What the task requires:
In the records that follow, find each line with "sobre" and pull it out.

Material provided:

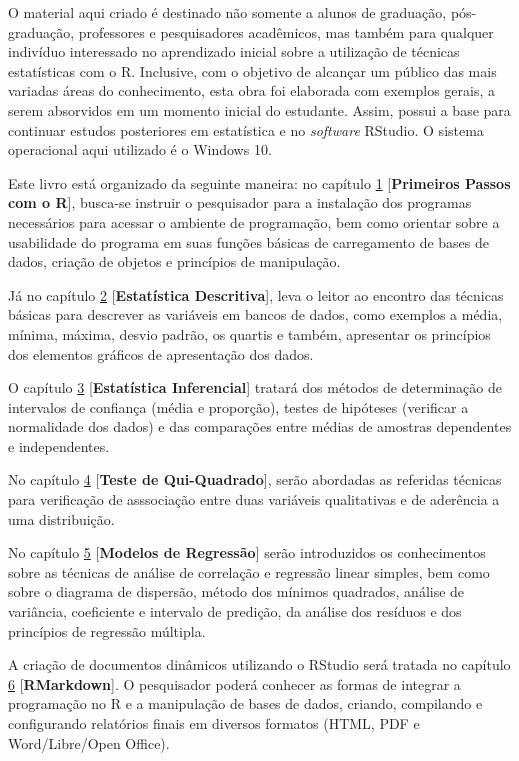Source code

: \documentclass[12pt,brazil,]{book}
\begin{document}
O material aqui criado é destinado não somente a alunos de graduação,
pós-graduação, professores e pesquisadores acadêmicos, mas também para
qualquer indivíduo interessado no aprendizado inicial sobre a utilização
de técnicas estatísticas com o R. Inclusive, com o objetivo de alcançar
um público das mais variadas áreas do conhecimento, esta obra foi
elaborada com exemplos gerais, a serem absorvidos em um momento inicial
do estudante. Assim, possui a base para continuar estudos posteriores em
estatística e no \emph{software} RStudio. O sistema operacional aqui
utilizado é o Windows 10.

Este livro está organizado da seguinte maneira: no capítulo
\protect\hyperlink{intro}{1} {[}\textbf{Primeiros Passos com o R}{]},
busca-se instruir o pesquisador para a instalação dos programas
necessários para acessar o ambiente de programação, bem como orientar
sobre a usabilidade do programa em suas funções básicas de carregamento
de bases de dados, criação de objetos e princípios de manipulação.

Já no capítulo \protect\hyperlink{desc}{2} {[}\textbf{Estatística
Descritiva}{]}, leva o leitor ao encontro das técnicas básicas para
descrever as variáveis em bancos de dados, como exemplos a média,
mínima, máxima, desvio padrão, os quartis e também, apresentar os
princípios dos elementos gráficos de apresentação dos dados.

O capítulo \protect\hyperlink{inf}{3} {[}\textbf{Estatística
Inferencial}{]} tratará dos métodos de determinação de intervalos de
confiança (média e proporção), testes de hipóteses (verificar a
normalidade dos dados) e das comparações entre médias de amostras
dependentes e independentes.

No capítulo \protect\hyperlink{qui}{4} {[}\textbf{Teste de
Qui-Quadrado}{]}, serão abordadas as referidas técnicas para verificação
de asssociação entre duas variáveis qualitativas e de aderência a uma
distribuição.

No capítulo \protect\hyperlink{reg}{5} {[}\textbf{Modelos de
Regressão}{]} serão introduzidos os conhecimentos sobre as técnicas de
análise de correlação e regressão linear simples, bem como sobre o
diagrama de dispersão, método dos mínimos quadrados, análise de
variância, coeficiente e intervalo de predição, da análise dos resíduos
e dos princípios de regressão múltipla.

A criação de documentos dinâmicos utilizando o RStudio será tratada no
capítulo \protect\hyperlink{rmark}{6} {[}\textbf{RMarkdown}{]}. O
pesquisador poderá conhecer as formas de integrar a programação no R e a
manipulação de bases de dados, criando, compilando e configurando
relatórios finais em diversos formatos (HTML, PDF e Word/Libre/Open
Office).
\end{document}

* * *

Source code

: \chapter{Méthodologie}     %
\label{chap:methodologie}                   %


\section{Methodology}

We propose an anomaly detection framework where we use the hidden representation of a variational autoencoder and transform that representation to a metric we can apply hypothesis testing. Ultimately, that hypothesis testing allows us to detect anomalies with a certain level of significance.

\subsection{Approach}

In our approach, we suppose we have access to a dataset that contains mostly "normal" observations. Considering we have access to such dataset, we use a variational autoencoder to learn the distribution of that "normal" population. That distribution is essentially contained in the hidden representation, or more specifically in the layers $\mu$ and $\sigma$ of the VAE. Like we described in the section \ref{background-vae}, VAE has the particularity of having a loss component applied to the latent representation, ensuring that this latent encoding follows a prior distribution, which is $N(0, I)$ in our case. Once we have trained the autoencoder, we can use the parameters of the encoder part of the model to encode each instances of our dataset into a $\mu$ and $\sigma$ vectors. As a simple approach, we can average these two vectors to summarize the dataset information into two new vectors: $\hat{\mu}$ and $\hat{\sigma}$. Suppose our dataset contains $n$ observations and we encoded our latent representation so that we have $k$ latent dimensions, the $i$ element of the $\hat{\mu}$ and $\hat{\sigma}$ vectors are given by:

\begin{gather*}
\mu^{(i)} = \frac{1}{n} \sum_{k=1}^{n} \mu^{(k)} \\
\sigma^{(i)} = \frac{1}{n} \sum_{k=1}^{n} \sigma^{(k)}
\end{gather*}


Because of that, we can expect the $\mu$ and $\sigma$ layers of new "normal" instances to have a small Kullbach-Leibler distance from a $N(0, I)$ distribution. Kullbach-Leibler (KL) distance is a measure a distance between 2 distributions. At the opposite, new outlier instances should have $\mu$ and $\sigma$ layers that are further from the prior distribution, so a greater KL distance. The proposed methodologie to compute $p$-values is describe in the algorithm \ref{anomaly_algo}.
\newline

Answer to this problem:
qualquer indivíduo interessado no aprendizado inicial sobre a utilização
sobre a usabilidade do programa em suas funções básicas de carregamento
Regressão}{]} serão introduzidos os conhecimentos sobre as técnicas de
análise de correlação e regressão linear simples, bem como sobre o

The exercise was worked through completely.